LIST OF TASKS
[1] In the piece on the Ulster Covenant Centenary marches, condense the paragraph beginning "No I don't recognise myself" into a shorter version that keeps its main facts.
[2] Summarize the piece on the Ulster Covenant Centenary marches in two sentences.
[3] Write the next few sentences of the piece on the Ulster Covenant Centenary marches, picking up after its final sentence.

┌─ DOCUMENT EXTRACT

A war of words is currently raging between catholics and protestants over the right of Protestants and Orangemen to march in Belfast to mark The Ulster Covenant Centenary.
This is taking place against a backdrop to a serious debate about how Catholics and Protestants are going to come to terms with living ‘in a normal integrated society.’
Is this a utopian aspiration?
In an exposition on Ulster Protestants in his 1991 publication ‘Faith and Faction’ Maurice Irvine penned these words:
‘While there are numerous obstacles to the dissolution of this communal division and to the growth of a normal integrated society in Northern Ireland, it is evident that the decisive one, that to which all others are subordinate, is the deep-seated hostility permeating the Protestant community to the Roman Catholic ethos.
While it is not contested that there are some reasonable grounds for disquiet, it is argued that the virulence and intensity of the sentiment in the Ulster psyche is far beyond anything that can be justified by events in the past or by the present sociological realities.
This neurotic fear can probably not be eradicated or moderated by anything the Irish Catholic community can do; its irrationality renders it impervious to outside influence. Its removal, if this is ever to come about, must derive from within the Protestant community itself.’
Do you recognise yourself?
14 Comments
No I don’t recognise myself. I am from a Protestant background, I’m not religious but I was brought up in the Church of Ireland, like the majority of Protestants in the province. Quite often when Northern Ireland Protestants are spoken about it is the firebrands that are used as examples, the religious fundamentalists; Paisleyites, creationists etc. It is they who those words spoken by Maurice Irvine relate too.

└─
┌─ DATASET CONTENT

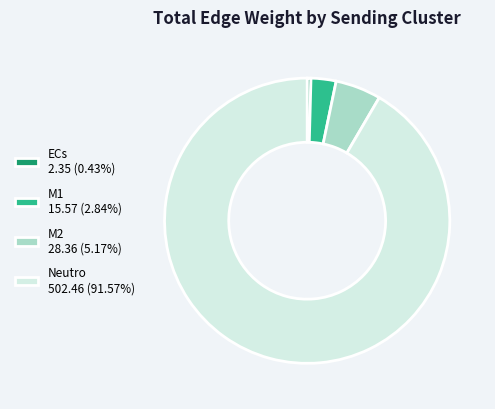

What is the largest slice in the pie chart?

Neutro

└─

ANSWERS BELOW
[1] The commenter does not recognize themselves in the description. They come from a Protestant background and, though not religious, were raised in the Church of Ireland, as most Protestants in the province are. Northern Ireland Protestants are often represented by firebrands such as religious fundamentalists, Paisleyites and creationists, and Irvine's words apply to those people.

[2] A dispute between Catholics and Protestants over marches in Belfast for the Ulster Covenant Centenary comes amid debate on whether the two communities can live in a normal integrated society. The piece quotes Maurice Irvine's 1991 book 'Faith and Faction', which calls Protestant hostility to the Roman Catholic ethos the decisive obstacle whose removal must come from within the Protestant community, and a commenter from a Protestant background responds that those words fit the fundamentalist firebrands often used as examples.

[3]
This may be because the fundamentalists are the ones in power, we only have to look at the recent issues surrounding the inclusion of creationism at the Giant’s Causeway to see that. They are the people with the loudest voices and sharpest elbows who talk for an entire community when in reality their views are only matched by a minority. Their views then become associated with all of us no matter what the majority may actually believe.
So who’s voting for the religious fundamentalists in power? I’ve long
moved away from Northern Ireland but from what I see of home there seems
to be something in the suggestion of an irrational mindset in parts of
the Protestant community. Around the time Irvine was writing his book,
the Berlin Wall was coming down, Mandela was released, the hole in the
ozone layer was discovered, Berners Lee was inventing the world wide
web… The world has changed utterly in the past 21 years, but it often
feels like the same old same old in Northern Ireland. I despair when I
read about the Giant’s Causeway and creationism, racist attacks on eastern Europeans and the apparently inalienable right to stage provocative marches outside Catholic churches.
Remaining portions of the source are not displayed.